Safecracking
By Richard Girard
I am reading Professor Richard P. Feynman's book, Surely You're Joking Mr. Feynman, his collection of autobiographical anecdotes published in 1985. I am saying reading, because while I am relatively certain I have read it--or at least parts of it--before, there are some parts that I do not remember reading, and I know it was not in my personal library until I found a copy in the 25 bin at the local used bookstore. I think I either read it while house sitting for someone in the late 80's, or read excerpts in various magazines like Playboy and Omni, and then never bothered to buy my own copy.
Professor Feynman had a light and irreverent style that made him easy to understand and read, and he manages to keep his reader interested even when discussing his undergraduate days at MIT, or his graduate work at Princeton.
One of his most interesting anecdotes involves the time he was working for the Manhattan Project at Los Alamos, where he got a reputation as a " safecracker. "
Mr. Feynman had learned lock-picking from an acquaintance when he was a teenager, and had reason to use his skill at Los Alamos when a fellow scientist was out of town and one of the project's chief scientists needed a report from the first scientist's locked file cabinet.
Soon after Los Alamos switched from key lock filing cabinets to Mosler combination lock filing cabinets. Mr.

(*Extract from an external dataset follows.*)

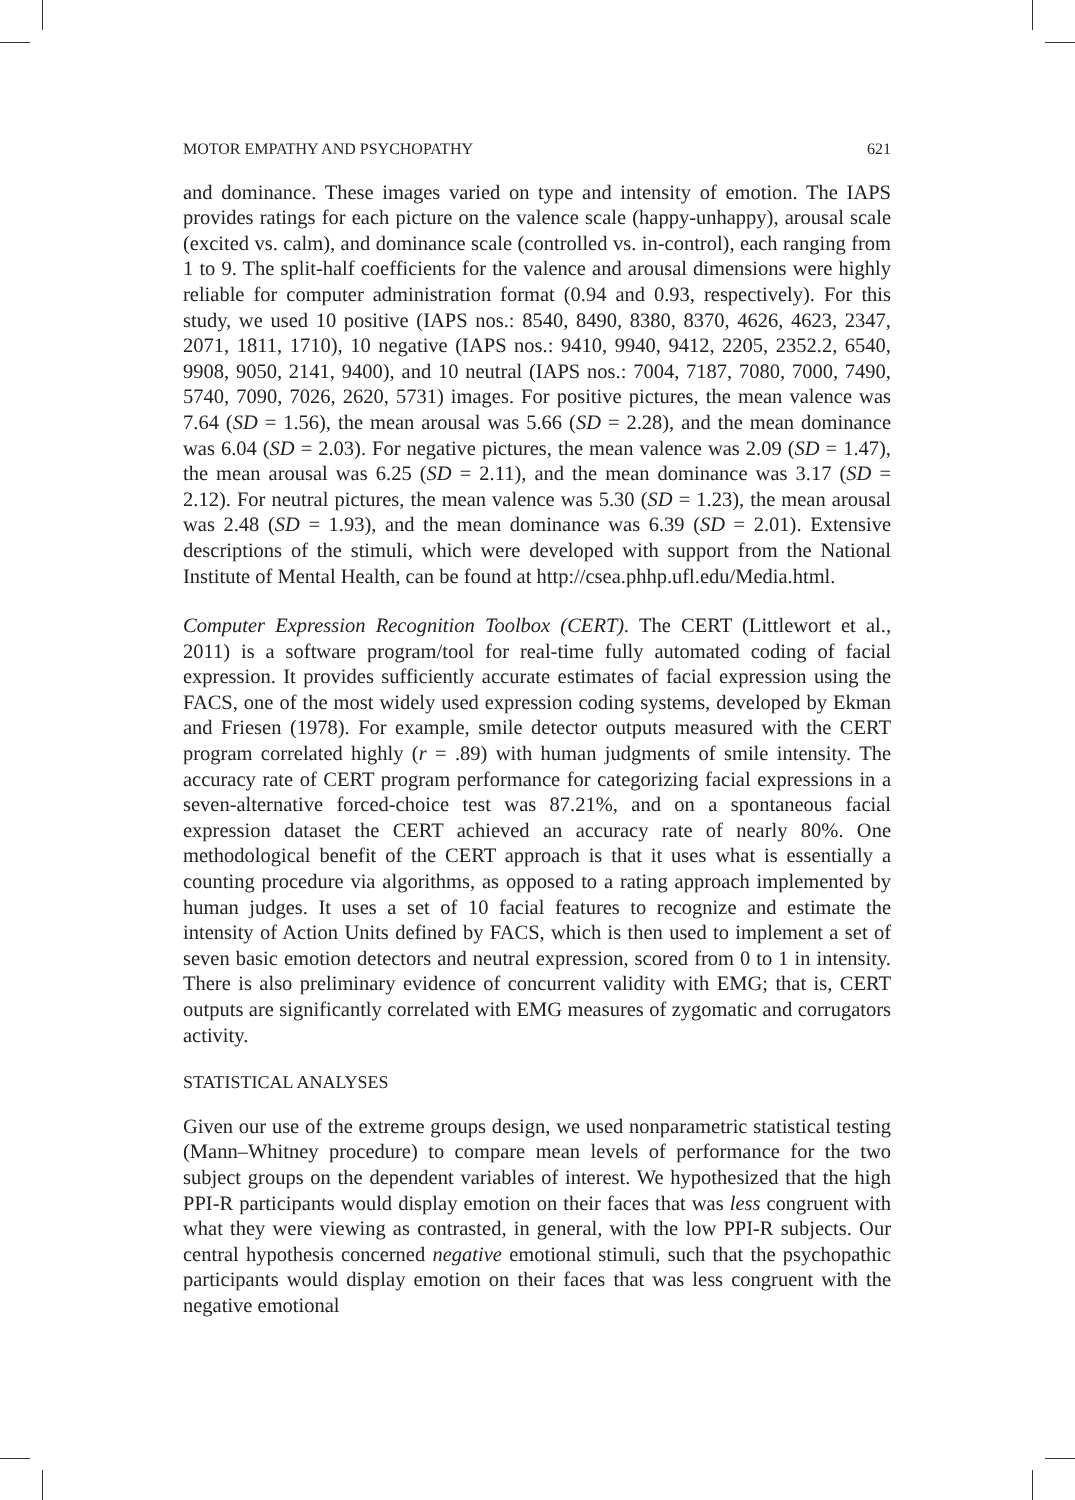MOTOR EMPATHY AND PSYCHOPATHY 621
and dominance. These images varied on type and intensity of emotion. The IAPS provides ratings for each picture on the valence scale (happy-unhappy), arousal scale (excited vs. calm), and dominance scale (controlled vs. in-control), each ranging from 1 to 9. The split-half coefficients for the valence and arousal dimensions were highly reliable for computer administration format (0.94 and 0.93, respectively). For this study, we used 10 positive (IAPS nos.: 8540, 8490, 8380, 8370, 4626, 4623, 2347, 2071, 1811, 1710), 10 negative (IAPS nos.: 9410, 9940, 9412, 2205, 2352.2, 6540, 9908, 9050, 2141, 9400), and 10 neutral (IAPS nos.: 7004, 7187, 7080, 7000, 7490, 5740, 7090, 7026, 2620, 5731) images. For positive pictures, the mean valence was 7.64 (SD = 1.56), the mean arousal was 5.66 (SD = 2.28), and the mean dominance was 6.04 (SD = 2.03). For negative pictures, the mean valence was 2.09 (SD = 1.47), the mean arousal was 6.25 (SD = 2.11), and the mean dominance was 3.17 (SD = 2.12). For neutral pictures, the mean valence was 5.30 (SD = 1.23), the mean arousal was 2.48 (SD = 1.93), and the mean dominance was 6.39 (SD = 2.01). Extensive descriptions of the stimuli, which were developed with support from the National Institute of Mental Health, can be found at http://csea.phhp.ufl.edu/Media.html.
Computer Expression Recognition Toolbox (CERT). The CERT (Littlewort et al., 2011) is a software program/tool for real-time fully automated coding of facial expression. It provides sufficiently accurate estimates of facial expression using the FACS, one of the most widely used expression coding systems, developed by Ekman and Friesen (1978). For example, smile detector outputs measured with the CERT program correlated highly (r = .89) with human judgments of smile intensity. The accuracy rate of CERT program performance for categorizing facial expressions in a seven-alternative forced-choice test was 87.21%, and on a spontaneous facial expression dataset the CERT achieved an accuracy rate of nearly 80%. One methodological benefit of the CERT approach is that it uses what is essentially a counting procedure via algorithms, as opposed to a rating approach implemented by human judges. It uses a set of 10 facial features to recognize and estimate the intensity of Action Units defined by FACS, which is then used to implement a set of seven basic emotion detectors and neutral expression, scored from 0 to 1 in intensity. There is also preliminary evidence of concurrent validity with EMG; that is, CERT outputs are significantly correlated with EMG measures of zygomatic and corrugators activity.
STATISTICAL ANALYSES
Given our use of the extreme groups design, we used nonparametric statistical testing (Mann–Whitney procedure) to compare mean levels of performance for the two subject groups on the dependent variables of interest. We hypothesized that the high PPI-R participants would display emotion on their faces that was less congruent with what they were viewing as contrasted, in general, with the low PPI-R subjects. Our central hypothesis concerned negative emotional stimuli, such that the psychopathic participants would display emotion on their faces that was less congruent with the negative emotional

Feynman got his reputation as a safecracker by first taking apart his own combination lock filing cabinet to see how it worked, and then applying various dodges (noting the last two numbers of a combination, which were visible when the top drawer was open; learning that you could feel a soft click when you passed a correct number in the combination, etc.) to open the drawers, together with bad security and some plain dumb luck. In other words, many of the same problems that plague computer security today.

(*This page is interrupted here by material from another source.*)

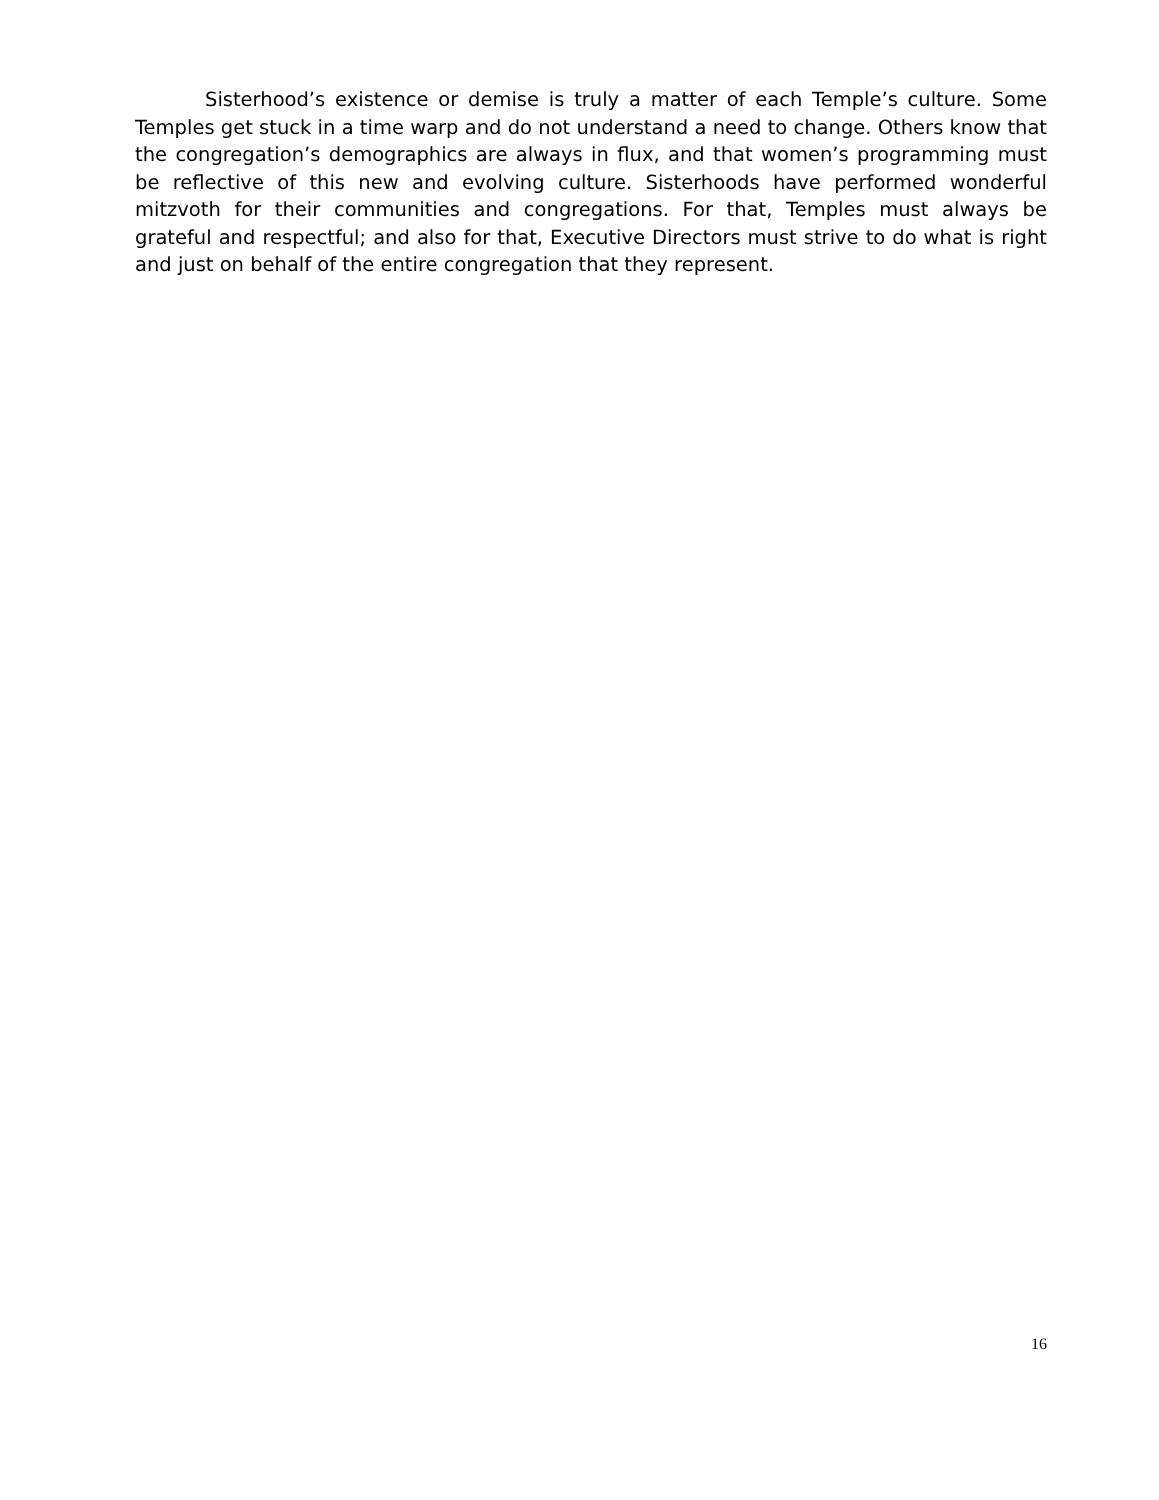Sisterhood’s existence or demise is truly a matter of each Temple’s culture. Some Temples get stuck in a time warp and do not understand a need to change. Others know that the congregation’s demographics are always in flux, and that women’s programming must be reflective of this new and evolving culture. Sisterhoods have performed wonderful mitzvoth for their communities and congregations. For that, Temples must always be grateful and respectful; and also for that, Executive Directors must strive to do what is right and just on behalf of the entire congregation that they represent.
16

I would argue that if Professor Feynman had been born four decades later, we might never have heard of Steve Jobs or Bill Gates. Many of the strategies he used to crack safe combinations and uncover the secrets of quantum electrodynamics and the weak nuclear force are equally viable for computer hacking and programming, especially the idea of understanding how the device you are working with actually works. Had Richard Feynman grown up in the 1970's or 80's, he probably would have been one of the top computer innovators, or at least one of the world's great hackers.